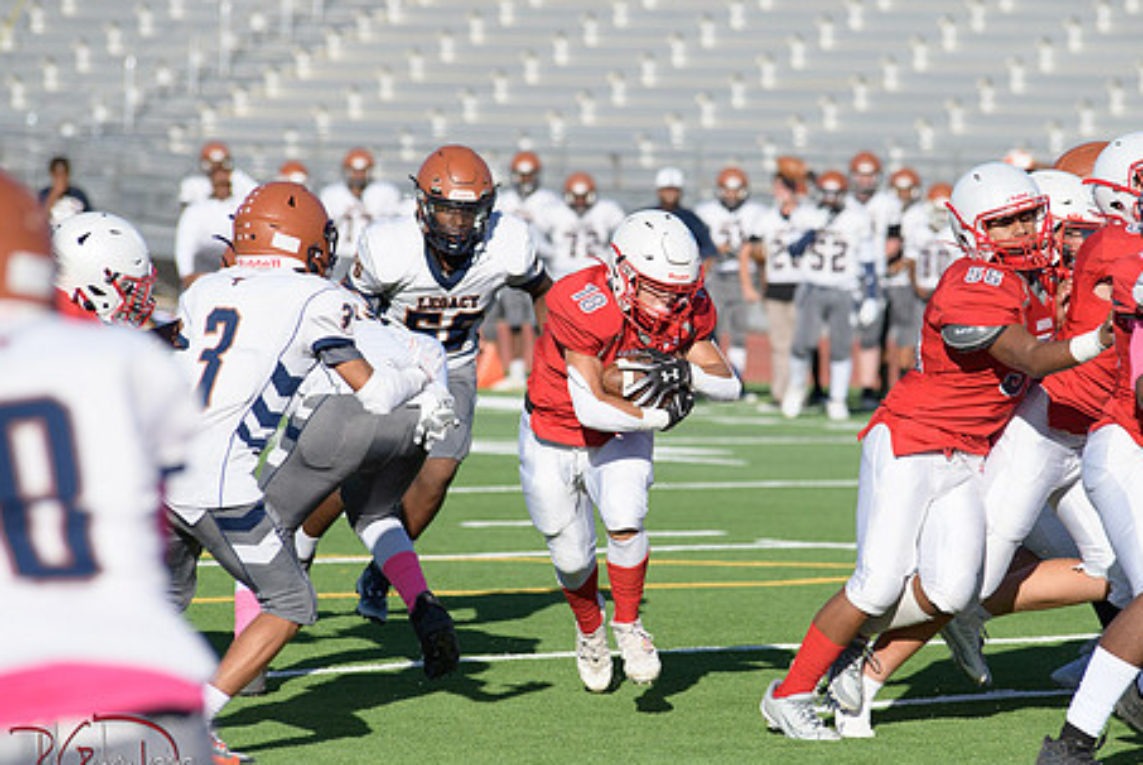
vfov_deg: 5.7
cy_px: 395
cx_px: 676
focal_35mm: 243
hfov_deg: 8.5
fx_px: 7723
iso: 500
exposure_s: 1/5000
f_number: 5
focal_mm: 190
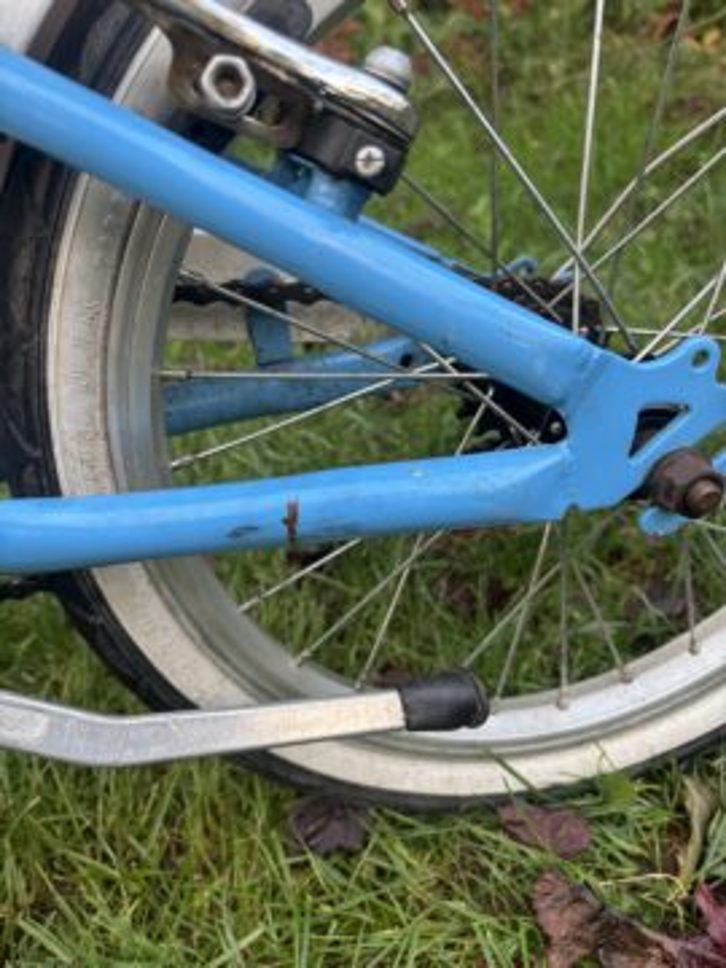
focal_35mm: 26
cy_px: 484
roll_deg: +4.1
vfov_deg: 67.3
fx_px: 727
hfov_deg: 53.1
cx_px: 363
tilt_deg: -36.6
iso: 125
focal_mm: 5.96
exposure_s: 1/121
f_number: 1.6
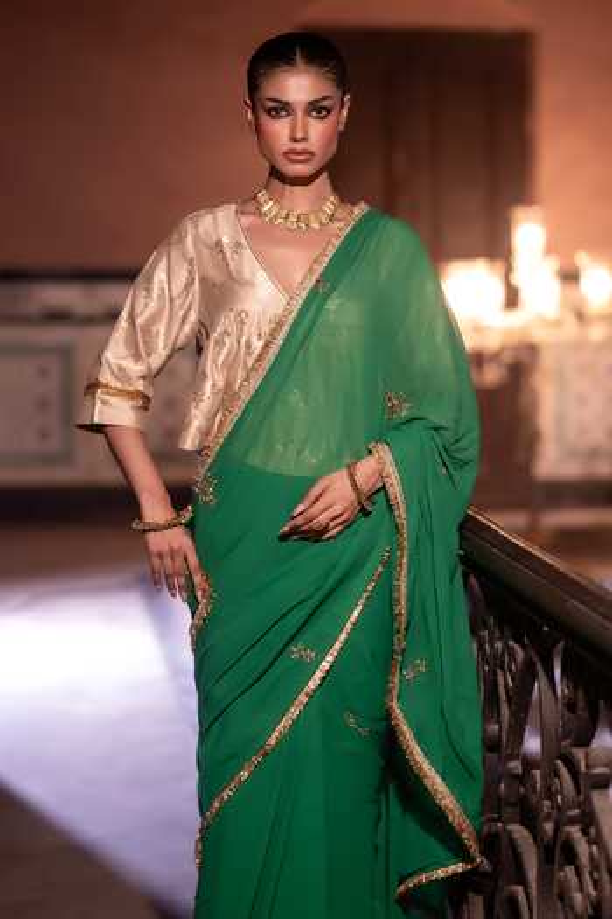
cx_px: 306
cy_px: 460
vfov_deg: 23.9
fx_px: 2167
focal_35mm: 85
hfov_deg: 16.1
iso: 2000
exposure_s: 1/200
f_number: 2.5
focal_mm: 85
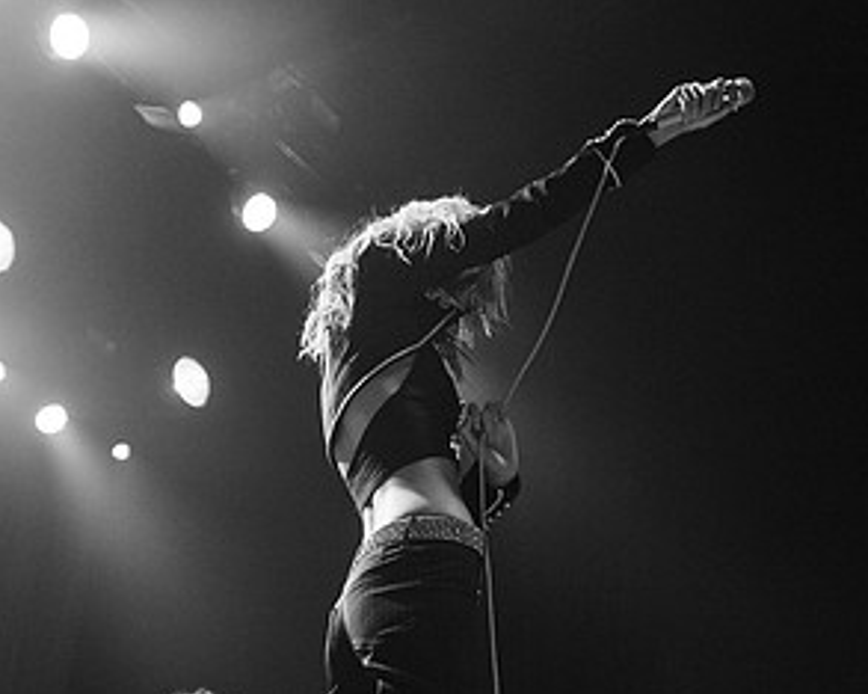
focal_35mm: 51
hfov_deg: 36.3
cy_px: 500
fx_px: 1309
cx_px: 286
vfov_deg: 29.3
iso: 2500
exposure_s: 1/200
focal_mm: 24
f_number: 3.2
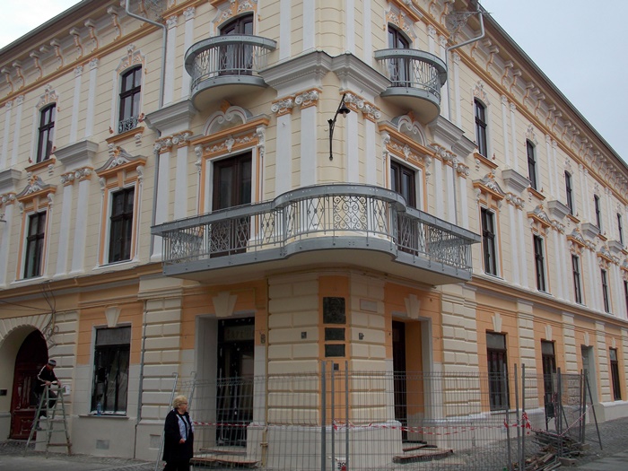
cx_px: 314
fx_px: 617
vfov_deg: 41.8
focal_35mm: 34
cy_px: 236
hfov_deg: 54.0
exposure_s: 1/250
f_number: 3.4
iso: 80
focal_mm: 6.1
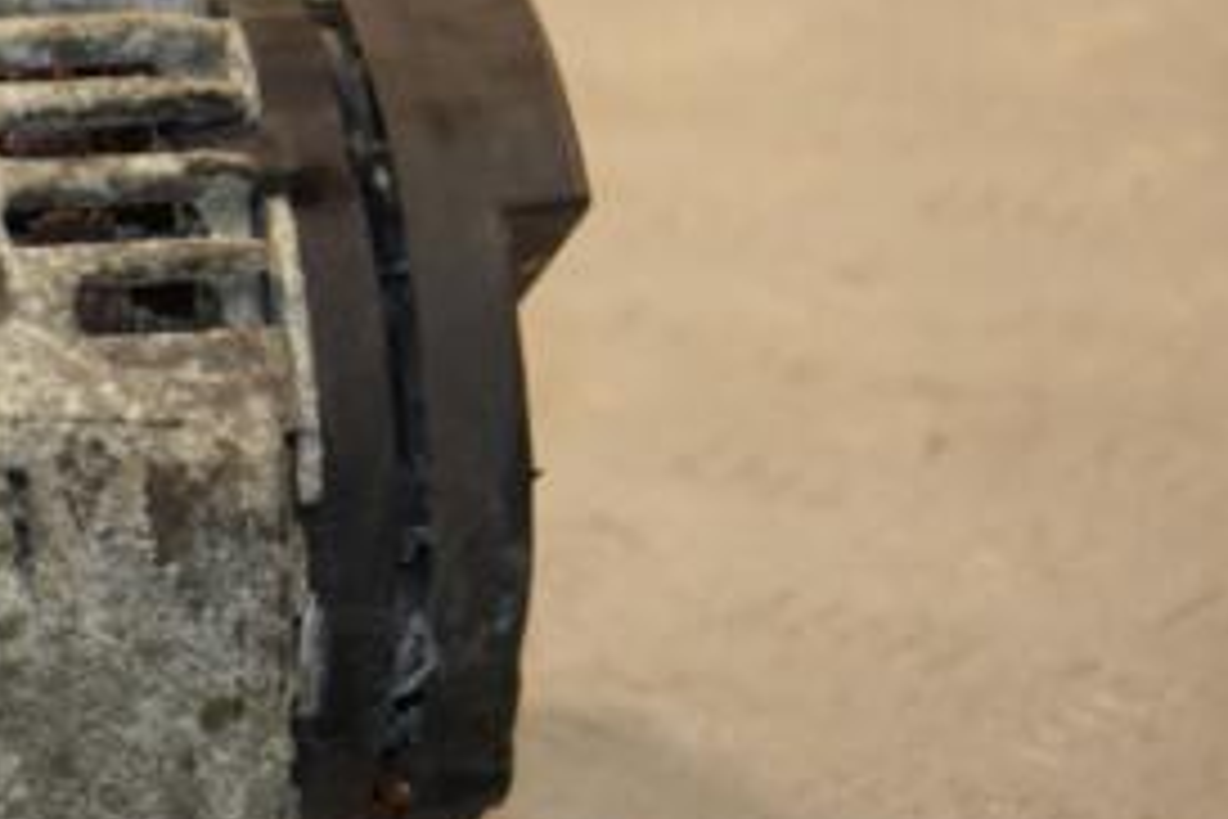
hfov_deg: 10.6
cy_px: 490
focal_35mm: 191
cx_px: -112
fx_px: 6515
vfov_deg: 7.2
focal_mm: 58
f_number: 5
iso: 800
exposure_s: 1/200
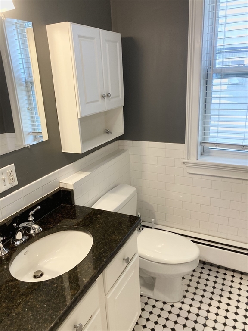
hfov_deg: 49.7
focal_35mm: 28
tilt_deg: -16.2
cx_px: 124
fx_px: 267
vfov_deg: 63.4
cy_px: 166
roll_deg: +2.7
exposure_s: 1/60
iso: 125
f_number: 1.8
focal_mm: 3.99
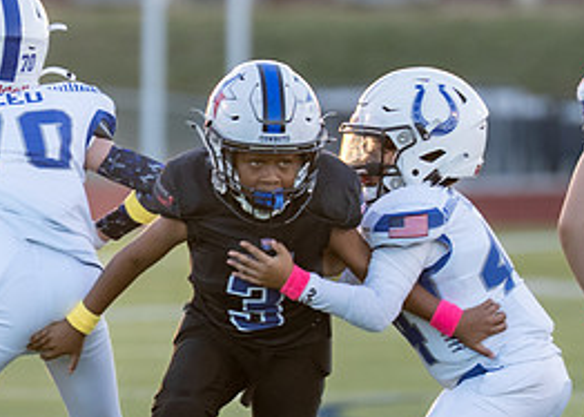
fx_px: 15786
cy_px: 309
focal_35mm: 952
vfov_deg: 1.5
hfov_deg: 2.1
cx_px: 214
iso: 320
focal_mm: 200
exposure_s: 1/640
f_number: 2.8
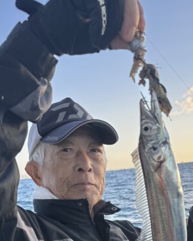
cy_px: 253
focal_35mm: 51
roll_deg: +5.2
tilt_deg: -12.6
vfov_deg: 32.9
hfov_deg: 29.6
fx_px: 364
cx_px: 117
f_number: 1.78
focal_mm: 6.76
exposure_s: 1/562
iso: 80
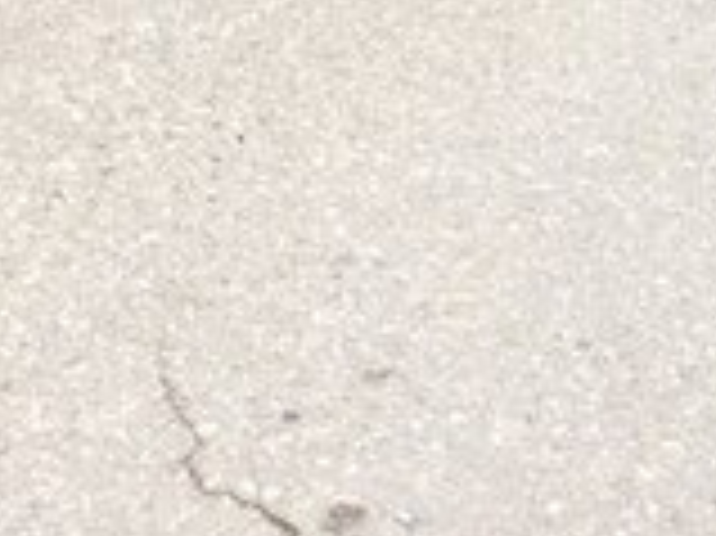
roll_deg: -1.9
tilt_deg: -12.8
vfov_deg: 10.0
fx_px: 2832
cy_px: -552
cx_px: -36
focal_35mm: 137
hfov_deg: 14.1
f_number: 2.4
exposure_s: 1/60
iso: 64
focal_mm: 4.12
###
** TASK STATEMENT **
Exclude the pictures, then write out every record exactly as it stands.

** OUTPUT OF THE EXERCISE **
vfov_deg: 5.7
cy_px: 395
cx_px: 676
focal_35mm: 243
hfov_deg: 8.5
fx_px: 7723
iso: 500
exposure_s: 1/5000
f_number: 5
focal_mm: 190
focal_35mm: 26
cy_px: 484
roll_deg: +4.1
vfov_deg: 67.3
fx_px: 727
hfov_deg: 53.1
cx_px: 363
tilt_deg: -36.6
iso: 125
focal_mm: 5.96
exposure_s: 1/121
f_number: 1.6
cx_px: 306
cy_px: 460
vfov_deg: 23.9
fx_px: 2167
focal_35mm: 85
hfov_deg: 16.1
iso: 2000
exposure_s: 1/200
f_number: 2.5
focal_mm: 85
focal_35mm: 51
hfov_deg: 36.3
cy_px: 500
fx_px: 1309
cx_px: 286
vfov_deg: 29.3
iso: 2500
exposure_s: 1/200
focal_mm: 24
f_number: 3.2
cx_px: 314
fx_px: 617
vfov_deg: 41.8
focal_35mm: 34
cy_px: 236
hfov_deg: 54.0
exposure_s: 1/250
f_number: 3.4
iso: 80
focal_mm: 6.1
hfov_deg: 10.6
cy_px: 490
focal_35mm: 191
cx_px: -112
fx_px: 6515
vfov_deg: 7.2
focal_mm: 58
f_number: 5
iso: 800
exposure_s: 1/200
hfov_deg: 49.7
focal_35mm: 28
tilt_deg: -16.2
cx_px: 124
fx_px: 267
vfov_deg: 63.4
cy_px: 166
roll_deg: +2.7
exposure_s: 1/60
iso: 125
f_number: 1.8
focal_mm: 3.99
fx_px: 15786
cy_px: 309
focal_35mm: 952
vfov_deg: 1.5
hfov_deg: 2.1
cx_px: 214
iso: 320
focal_mm: 200
exposure_s: 1/640
f_number: 2.8
cy_px: 253
focal_35mm: 51
roll_deg: +5.2
tilt_deg: -12.6
vfov_deg: 32.9
hfov_deg: 29.6
fx_px: 364
cx_px: 117
f_number: 1.78
focal_mm: 6.76
exposure_s: 1/562
iso: 80
roll_deg: -1.9
tilt_deg: -12.8
vfov_deg: 10.0
fx_px: 2832
cy_px: -552
cx_px: -36
focal_35mm: 137
hfov_deg: 14.1
f_number: 2.4
exposure_s: 1/60
iso: 64
focal_mm: 4.12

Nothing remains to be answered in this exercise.